Willian foi condenado por mandar matar a esposa com o objetivo de receber um seguro de vida no valor de R$ 183 mil. A pena, que inicialmente era de 27 anos, foi ajustada para 24 anos de prisão em regime fechado após revisão técnica.
De acordo com o relator do caso, desembargador Paulo Sérgio Carreira, ficou comprovado que o comerciante não apenas encomendou o crime, como também participou ativamente do planejamento da execução.
“Não há obscuridade a ser sanada. O conhecimento da rotina da vítima foi essencial para a execução do crime”, destacou o magistrado em seu voto.
Segundo a investigação, o crime foi cometido por um amigo íntimo do casal, Luis Marques Ferreira Alves, que aguardou a vítima em frente à residência. Ao reconhecer o executor, Silvia desceu do carro e foi surpreendida com disparos pelas costas, sem qualquer chance de defesa.
A defesa de Willian tentou anular a condenação alegando falta de provas sobre a forma como o crime seria executado e apontando suposta “dupla punição” pela consideração de premeditação e motivo torpe. No entanto, os argumentos foram rejeitados.
Para o Tribunal, a premeditação e o motivo financeiro — o recebimento do seguro — são elementos distintos e devidamente comprovados no processo.

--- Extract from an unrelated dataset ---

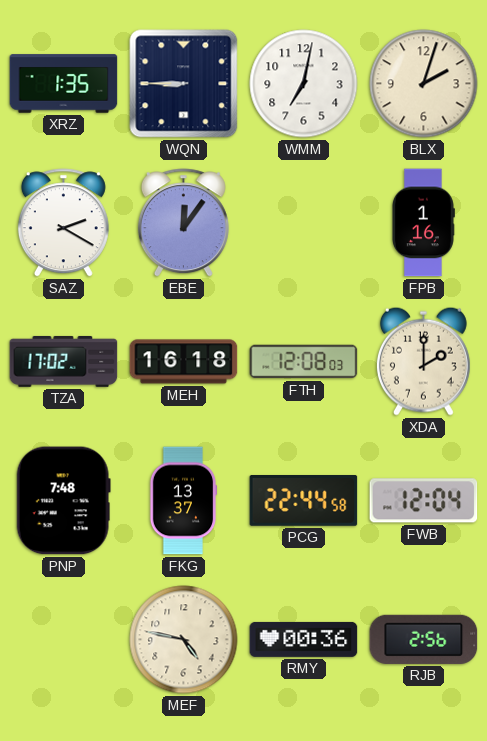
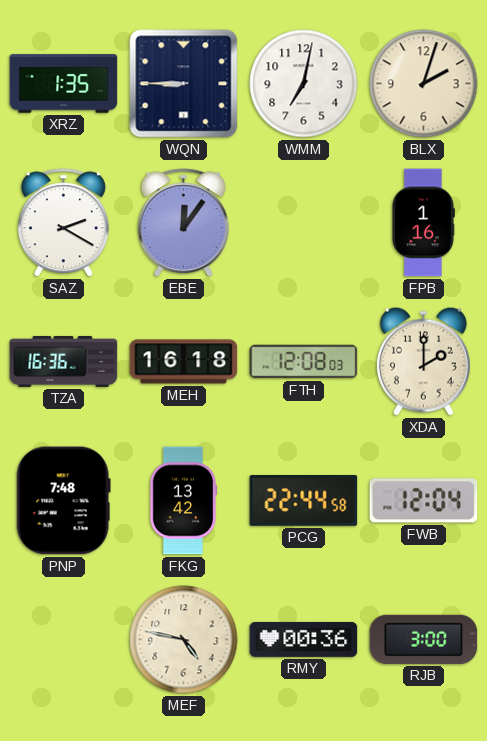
TZA: 17:02 -> 16:36
FKG: 13:37 -> 13:42
RJB: 2:56 -> 3:00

Além disso, o magistrado reforçou que não era necessário que o mandante soubesse todos os detalhes da execução, mas sim que tivesse ciência de que a ação ocorreria de forma repentina e sem defesa — o que, segundo ele, foi claramente demonstrado.

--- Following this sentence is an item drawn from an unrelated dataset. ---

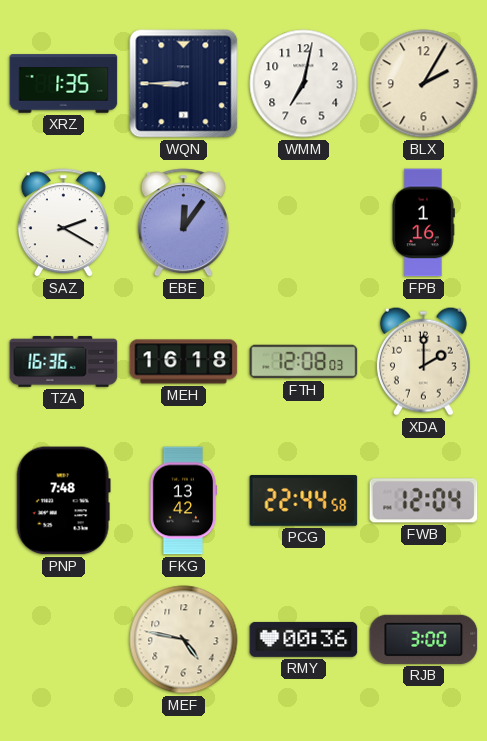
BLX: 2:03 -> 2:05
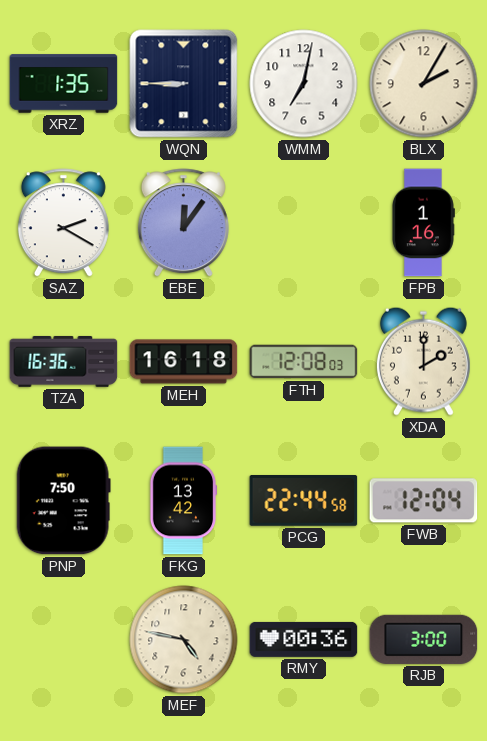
PNP: 7:48 -> 7:50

O crime ocorreu em abril de 2009, no bairro Alvorada. Silvia Letícia foi morta a tiros em frente à própria casa e deixou dois filhos menores, que ficaram órfãos.
O executor do crime também foi condenado e cumpre pena de 21 anos de prisão.
Na decisão mais recente, o Tribunal concluiu que tanto a defesa quanto a assistente de acusação tentaram apenas reabrir discussões já analisadas anteriormente, sem apresentar fatos novos que justificassem mudança na sentença.